Press TV – More than 130 Bahraini scholars have strongly condemned the recent visit by an inter-faith group of residents from the tiny Persian Gulf kingdom to the occupied Palestinian lands, describing it as “unjustified” especially in the wake of US President Donald Trump’s recognition of Jerusalem al-Quds as Israel’s capital.
The scholars, in a statement released on Sunday, decried any attempts by the ruling Al Khalifah regime aimed at normalization of diplomatic relations with “the usurper Zionist regime (of Israel).”
“We feel a strong sense of religious responsibility to categorically reject any form of normalization of ties with the Zionist entity. We strongly condemn such a move,” the statement pointed out.
Meanwhile, Bahrain’s dissolved main opposition bloc, the al-Wefaq National Islamic Society, has censured any bid by the Manama regime to establish ties with Israel.
The group emphasized that any such effort is a betrayal of the Palestinian cause.
A Bahraini civil society group, which calls itself “This is Bahrain”, has defended sending a delegation to Israel in a statement published by Bahrain’s state news agency BNA.

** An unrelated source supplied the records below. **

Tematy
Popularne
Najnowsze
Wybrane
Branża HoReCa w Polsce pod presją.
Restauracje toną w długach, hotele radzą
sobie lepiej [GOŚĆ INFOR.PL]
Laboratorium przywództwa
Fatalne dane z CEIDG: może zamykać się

The group said the visit was a private initiative to “Israel and occupied Jerusalem al-Quds,” and had the backing of Bahraini monarch King Hamad bin Isa bin Salman Al Khalifah.
The controversial visit has prompted the hashtag #Bahrain_resists_normalisation, in which twitter users declaring their opposition to what some called an “act of treason” against Palestinians and Bahrainis.
The trip came as US President Donald Trump announced his decision to recognize Jerusalem al-Quds as Israel’s capital and relocate the US embassy in the occupied lands from Tel Aviv to Jerusalem al-Quds on December 6.
The dramatic shift in Washington’s Jerusalem al-Quds policy triggered demonstrations in the occupied Palestinian territories, Iran, Turkey, Egypt, Jordan, Tunisia, Algeria, Iraq, Morocco and other Muslim countries.
On Sunday, violent clashes erupted outside the US Embassy in the Lebanese capital city of Beirut during a protest against US president’s decision to officially recognize Jerusalem al-Quds as Israel’s capital.
Demonstrators burnt tires as well as the US and Israeli flags as they pushed to break through a barbed wire erected by security forces around the embassy complex.
Security forces fired tear gas and water cannon to disperse the angry protesters.
Jerusalem al-Quds remains at the core of the Israeli–Palestinian conflict, with Palestinians hoping that the eastern part of the city would eventually serve as the capital of a future independent Palestinian state.